Workers World Editor Deirdre Griswold spoke with women in three cities who will be participating in the Poor People’s March from Baltimore to Washington, D.C., on May 11-13. Here’s why
they’re taking part in this important activity.
Barbara Kauffman, Baltimore: “We hope to make change so we can better things for everyone. All type of things are going on that should not be happening, but they are. This march covers a lot of things, not just one area. The rich man gets richer, the poor man gets poorer. We want equality.”
Kay Adler, Baltimore: “I’m a volunteer with the Baltimore All Peoples Congress, also a member of the Southern Poverty Law Center in Birmingham, Ala., and a member of B.R.A.I.V. — Black/Red/American Indian Voices.This march is extremely important, especially because we’re marching in the spirit of Dr. Martin Luther King. We’re marching from Baltimore to D.C. to accomplish reviving Dr. King’s dream and vision. We are marching for the rights of all people, because if there is no justice, there cannot be any peace.”

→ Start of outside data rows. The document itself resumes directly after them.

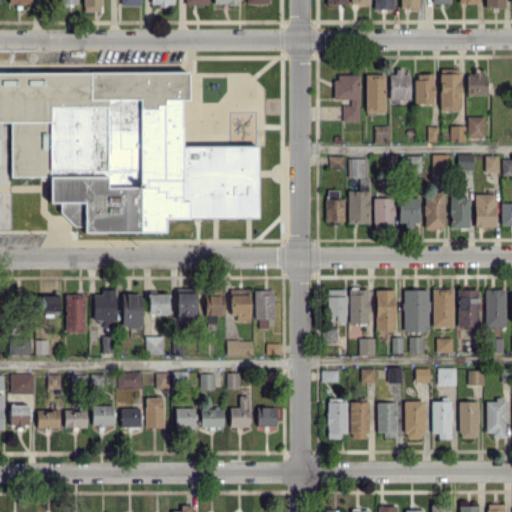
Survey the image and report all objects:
road: (256, 38)
building: (101, 143)
road: (405, 148)
road: (299, 255)
road: (256, 256)
road: (256, 359)
road: (256, 471)
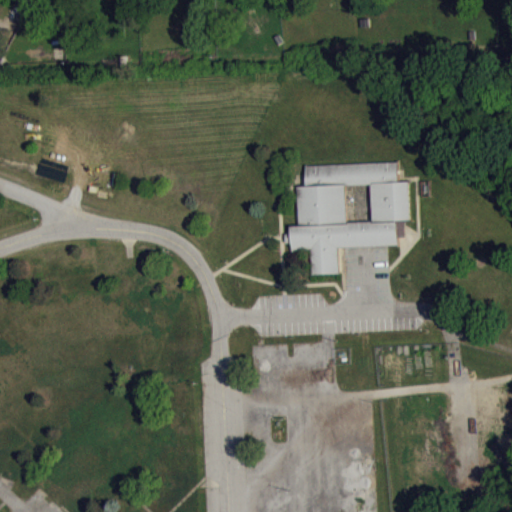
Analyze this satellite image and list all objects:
building: (44, 2)
building: (31, 6)
road: (51, 208)
building: (350, 209)
building: (352, 214)
road: (132, 232)
parking lot: (338, 311)
road: (318, 313)
road: (223, 414)
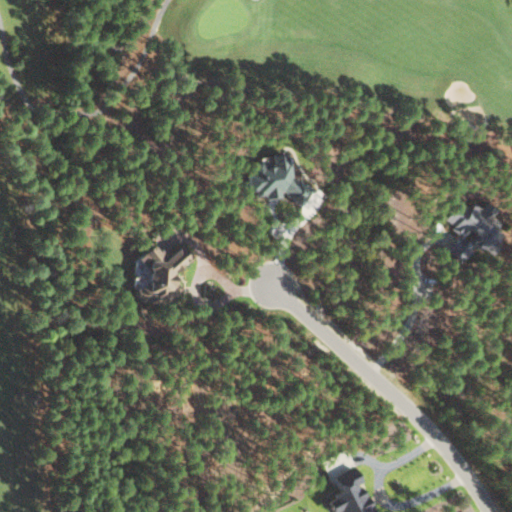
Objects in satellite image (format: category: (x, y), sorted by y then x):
park: (210, 121)
building: (272, 178)
building: (467, 228)
building: (156, 273)
road: (393, 388)
building: (347, 493)
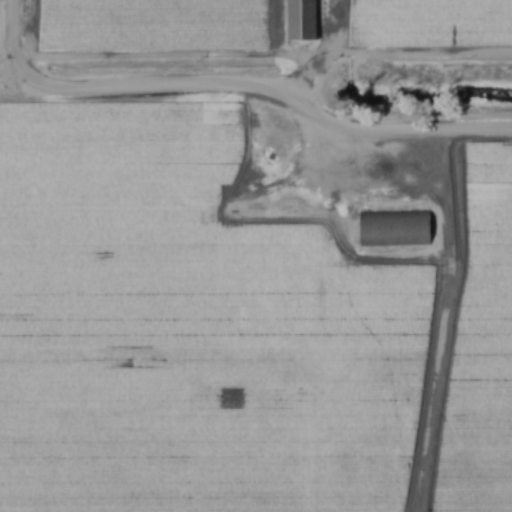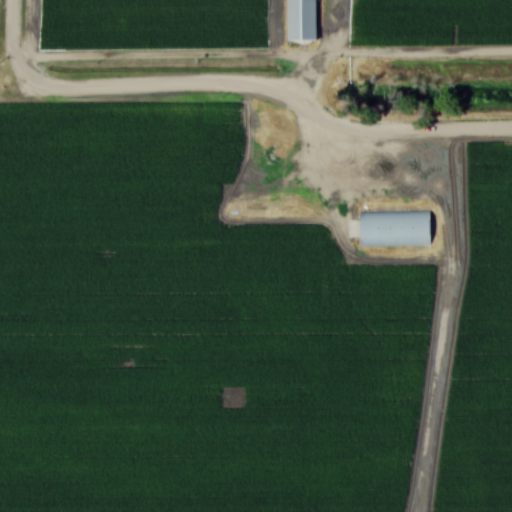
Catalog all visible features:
building: (301, 20)
road: (14, 28)
road: (265, 54)
road: (304, 80)
road: (261, 88)
building: (395, 228)
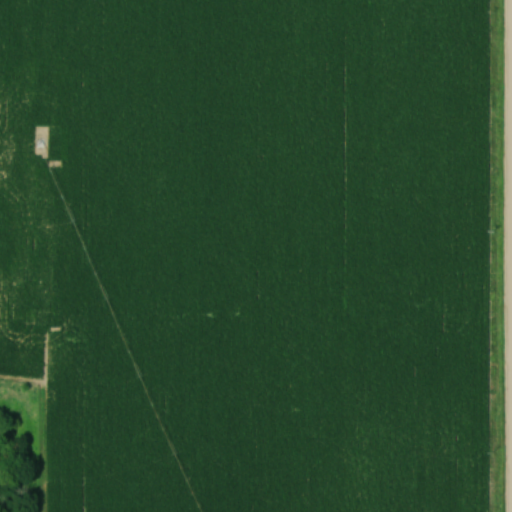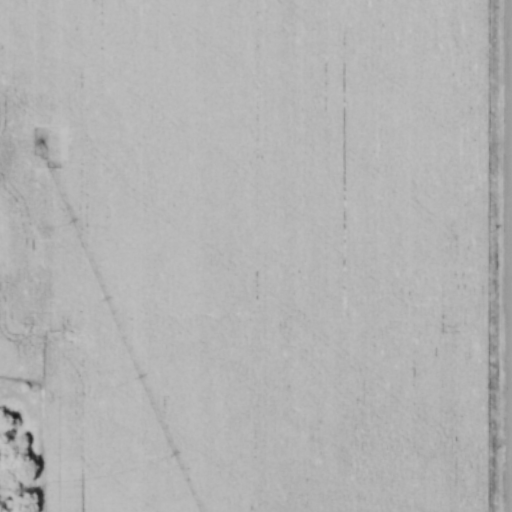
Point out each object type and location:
road: (510, 255)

Georgia Scott, Boston school bus driver: “Local 8751 [Steelworkers Union] has always participated in these kinds of activities. We believe strongly in the people’s rights — the poor people, the working people, they’re the ones who make the cities run. I’m from Selma, Ala. There’s been a lot of segregation down there, so I’ve always had a passion for this type of fight. I think we need some changes. I’m hoping that we’ll get some kind of respect, because right now they’re trying to resegregate the schools in Boston. There’s a handful of people who dictate how we live, and they try to pit us against one another.”
Nichole Gatling, Brockton, Mass., school bus driver, Teamsters Local 653 steward: “I believe in solidarity. I’m one of the founders of Team Solidarity in the Boston area. I believe in the original campaign for the Poor People’s March. I’ll be going to show solidarity with other union members and with Baltimore, where there’s police brutality and workers under attack. Just being able to take care of your family, have affordable health care; we need economic justice for every human being, to be treated fairly for what you produce. We school bus drivers don’t have affordable health care; we get paid by the minute, not even the hour. I’m a mother and need flexible hours; that’s why I’m a bus driver.”

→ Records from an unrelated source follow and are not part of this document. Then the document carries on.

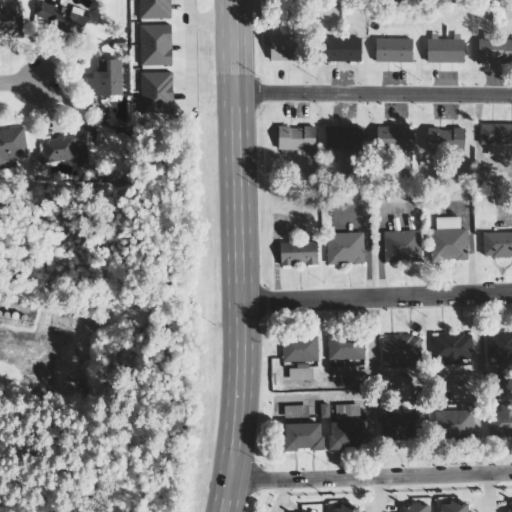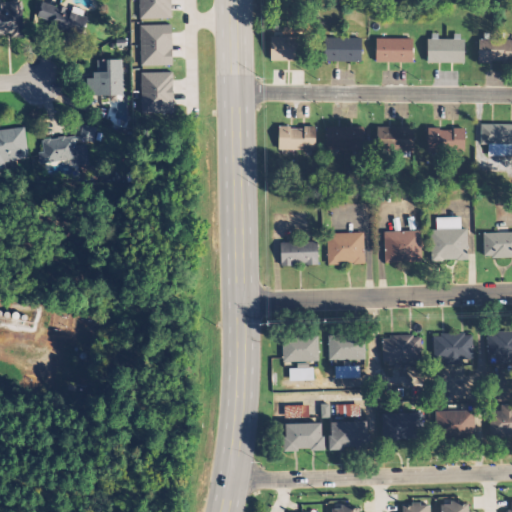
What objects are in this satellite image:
building: (154, 6)
building: (11, 18)
building: (66, 19)
building: (12, 20)
building: (67, 20)
building: (156, 40)
building: (156, 45)
building: (284, 47)
building: (343, 48)
building: (395, 48)
building: (277, 49)
building: (444, 49)
building: (342, 50)
building: (393, 50)
building: (446, 50)
building: (495, 50)
building: (494, 51)
building: (107, 77)
building: (106, 78)
road: (20, 81)
building: (155, 87)
road: (373, 92)
building: (157, 93)
building: (296, 136)
building: (395, 136)
building: (344, 137)
building: (393, 137)
building: (446, 137)
building: (495, 137)
building: (496, 137)
building: (295, 138)
building: (345, 138)
building: (445, 138)
building: (13, 143)
building: (67, 145)
building: (13, 146)
building: (60, 150)
building: (448, 238)
building: (450, 240)
building: (497, 243)
building: (402, 245)
building: (497, 245)
building: (403, 246)
building: (346, 247)
building: (346, 248)
building: (299, 252)
building: (298, 254)
road: (238, 256)
road: (376, 297)
building: (498, 345)
building: (401, 346)
building: (499, 346)
road: (17, 347)
building: (346, 347)
building: (346, 347)
building: (453, 347)
building: (300, 348)
building: (454, 348)
building: (300, 349)
building: (402, 349)
building: (346, 372)
building: (301, 374)
building: (349, 409)
building: (295, 410)
building: (502, 419)
building: (500, 421)
building: (455, 422)
building: (461, 424)
building: (401, 425)
building: (402, 425)
building: (347, 434)
building: (304, 435)
building: (346, 435)
building: (300, 437)
road: (370, 474)
road: (488, 491)
road: (379, 493)
road: (282, 495)
building: (457, 505)
building: (510, 505)
building: (414, 506)
building: (455, 507)
building: (511, 507)
building: (347, 508)
building: (414, 509)
building: (345, 510)
building: (310, 511)
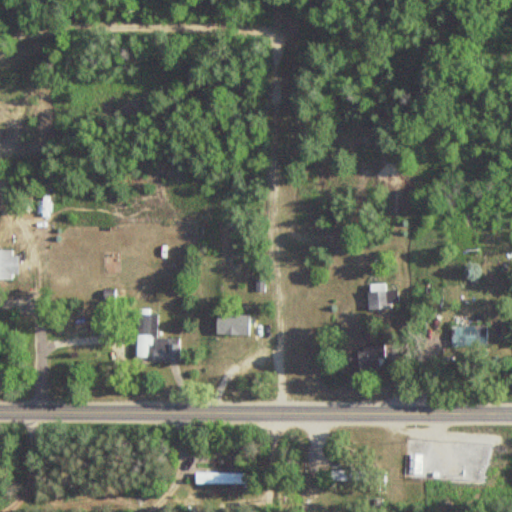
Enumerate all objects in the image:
building: (8, 265)
building: (380, 296)
building: (231, 324)
building: (467, 335)
building: (152, 339)
building: (365, 357)
road: (256, 408)
building: (411, 459)
road: (270, 460)
building: (338, 474)
building: (219, 477)
building: (220, 479)
building: (348, 479)
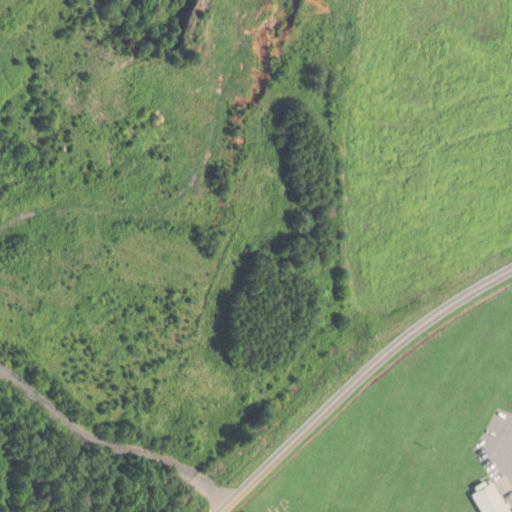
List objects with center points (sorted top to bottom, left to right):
road: (357, 379)
park: (278, 499)
building: (484, 500)
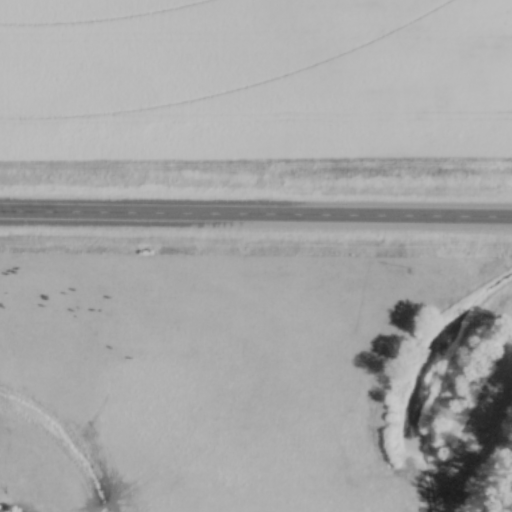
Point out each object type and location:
road: (256, 220)
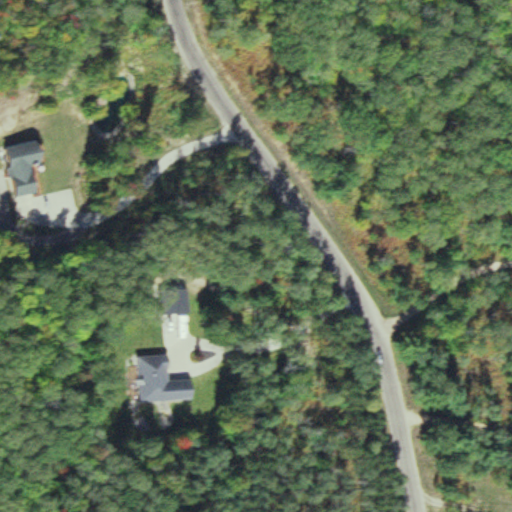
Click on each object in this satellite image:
building: (13, 168)
road: (324, 243)
building: (151, 381)
road: (450, 416)
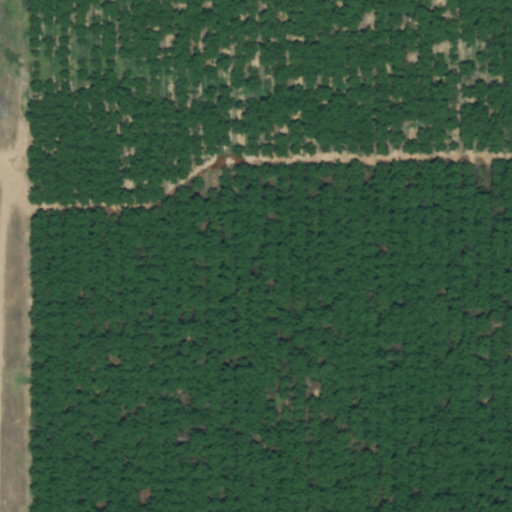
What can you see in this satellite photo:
road: (6, 69)
road: (4, 315)
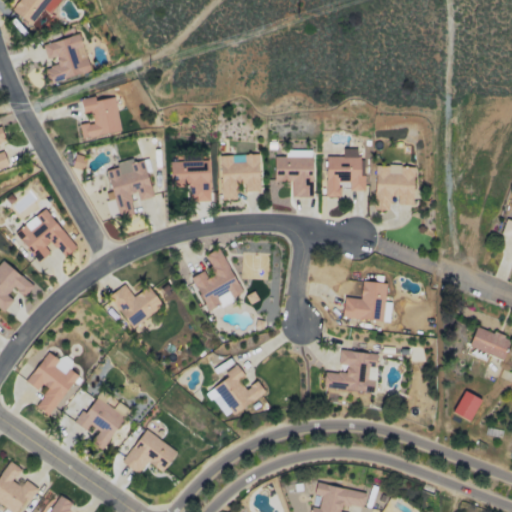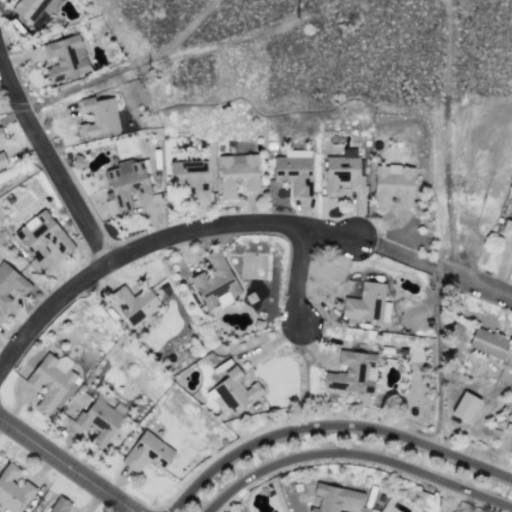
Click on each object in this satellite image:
building: (31, 8)
building: (64, 58)
road: (113, 69)
building: (98, 116)
road: (447, 137)
building: (0, 150)
road: (50, 157)
building: (293, 170)
building: (342, 171)
building: (237, 173)
building: (189, 180)
building: (127, 184)
building: (392, 186)
building: (506, 228)
building: (43, 234)
road: (156, 243)
road: (436, 265)
road: (298, 274)
building: (215, 281)
building: (10, 284)
building: (133, 303)
building: (366, 303)
building: (488, 342)
building: (350, 371)
building: (50, 380)
building: (233, 392)
building: (465, 405)
building: (100, 419)
road: (329, 421)
building: (147, 452)
road: (355, 453)
road: (65, 465)
building: (13, 487)
building: (335, 497)
building: (60, 505)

Zaina Alsous, Raleigh, University of North Carolina student: “I’m drawn to this march personally in this year of commemoration of the 45th anniversary of Dr. King being assassinated in his struggle for worker justice. As young people, it’s very important to engage in these moments of powerful mass demonstrations to help carry on the rich organizing legacies that we’ve inherited. Baltimore is a key battleground, especially in the Black struggle, what with the extent of police brutality and repression there. As a student I can definitely see the interconnection between the class and racial struggles going on now around the country. Austerity is falling on the backs of students, youth, and poor and working people, especially people of color.”